Text passage:
::::::::::

Puzzle. 100 students took a test where each was asked the same question: “How many out of 100 students will get a ‘pass’ grade after the test?” Each student must reply with an integer. Immediately after each answer, the teacher announced whether the current student passed or failed based on their answer. After the test, an inspector checks if any student provided a correct answer but was marked as failed. If so, the teacher is dismissed, and all students receive a passing grade. Otherwise, the grades remain unchanged. Can the students devise a strategy beforehand to ensure all of them pass?

Puzzle. Start with a 30-60-90 triangle (half of an equilateral triangle). Divide it into two 30-60-90 triangles of different sizes by dropping a perpendicular from the right-angled corner to the opposite side. Put the resulting two pieces together to form a symmetrical shape. There are two solutions.

It took me some time to find the second solution. I love this puzzle.

::::::::::

Stored data entries:
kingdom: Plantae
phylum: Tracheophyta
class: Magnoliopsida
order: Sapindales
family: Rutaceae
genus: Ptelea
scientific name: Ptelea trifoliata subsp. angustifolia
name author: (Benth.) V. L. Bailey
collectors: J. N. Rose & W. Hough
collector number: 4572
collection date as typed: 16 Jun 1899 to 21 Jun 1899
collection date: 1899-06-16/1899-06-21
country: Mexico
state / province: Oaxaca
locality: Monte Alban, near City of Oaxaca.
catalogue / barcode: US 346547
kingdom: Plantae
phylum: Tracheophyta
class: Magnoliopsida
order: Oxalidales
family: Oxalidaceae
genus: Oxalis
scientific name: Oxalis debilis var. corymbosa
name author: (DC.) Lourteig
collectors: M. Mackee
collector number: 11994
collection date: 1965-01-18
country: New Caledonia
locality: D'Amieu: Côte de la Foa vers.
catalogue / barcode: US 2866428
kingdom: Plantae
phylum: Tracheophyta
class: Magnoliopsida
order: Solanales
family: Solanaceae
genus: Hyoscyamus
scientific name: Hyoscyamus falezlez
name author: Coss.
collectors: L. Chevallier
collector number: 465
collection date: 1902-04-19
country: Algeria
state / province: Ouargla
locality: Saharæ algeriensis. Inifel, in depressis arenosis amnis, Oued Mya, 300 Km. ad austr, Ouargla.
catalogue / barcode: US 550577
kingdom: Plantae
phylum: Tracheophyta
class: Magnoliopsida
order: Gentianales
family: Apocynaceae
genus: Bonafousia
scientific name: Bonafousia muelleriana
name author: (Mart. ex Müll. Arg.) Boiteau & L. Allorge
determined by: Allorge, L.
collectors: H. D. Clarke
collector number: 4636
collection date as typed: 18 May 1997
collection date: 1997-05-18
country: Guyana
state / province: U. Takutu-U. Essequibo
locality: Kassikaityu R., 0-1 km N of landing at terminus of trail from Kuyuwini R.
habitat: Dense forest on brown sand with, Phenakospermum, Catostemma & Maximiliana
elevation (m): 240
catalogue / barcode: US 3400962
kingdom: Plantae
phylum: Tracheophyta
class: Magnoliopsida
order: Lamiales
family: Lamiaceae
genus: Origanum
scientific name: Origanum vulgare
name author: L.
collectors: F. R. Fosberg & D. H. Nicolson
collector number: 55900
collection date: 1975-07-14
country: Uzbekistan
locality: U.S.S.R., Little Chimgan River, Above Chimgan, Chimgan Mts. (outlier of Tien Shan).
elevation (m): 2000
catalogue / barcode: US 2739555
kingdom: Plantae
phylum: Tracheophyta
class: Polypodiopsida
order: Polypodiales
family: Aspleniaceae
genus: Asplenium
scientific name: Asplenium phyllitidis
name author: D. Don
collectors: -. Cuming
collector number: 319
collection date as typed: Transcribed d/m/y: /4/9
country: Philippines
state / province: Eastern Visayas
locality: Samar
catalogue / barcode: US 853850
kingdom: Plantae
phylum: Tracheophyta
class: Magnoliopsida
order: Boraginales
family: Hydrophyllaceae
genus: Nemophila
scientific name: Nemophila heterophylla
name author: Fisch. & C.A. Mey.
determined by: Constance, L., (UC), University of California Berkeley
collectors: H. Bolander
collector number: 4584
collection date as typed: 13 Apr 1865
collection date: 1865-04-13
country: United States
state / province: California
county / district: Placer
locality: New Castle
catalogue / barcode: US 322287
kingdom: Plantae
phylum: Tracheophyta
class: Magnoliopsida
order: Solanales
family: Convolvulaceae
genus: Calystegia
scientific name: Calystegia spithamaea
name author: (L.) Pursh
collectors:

::::::::::

Stated exercise 1: According to the puzzle text, how is the 30-60-90 triangle divided into two smaller 30-60-90 triangles?
Stated exercise 2: Reproduce verbatim the part of the puzzle text starting with "Puzzle. 100 students" and going on through "of them pass?".
Work from the puzzle text alone.

Response 1: By dropping a perpendicular from the right-angled corner to the opposite side.

Response 2:
Puzzle. 100 students took a test where each was asked the same question: “How many out of 100 students will get a ‘pass’ grade after the test?” Each student must reply with an integer. Immediately after each answer, the teacher announced whether the current student passed or failed based on their answer. After the test, an inspector checks if any student provided a correct answer but was marked as failed. If so, the teacher is dismissed, and all students receive a passing grade. Otherwise, the grades remain unchanged. Can the students devise a strategy beforehand to ensure all of them pass?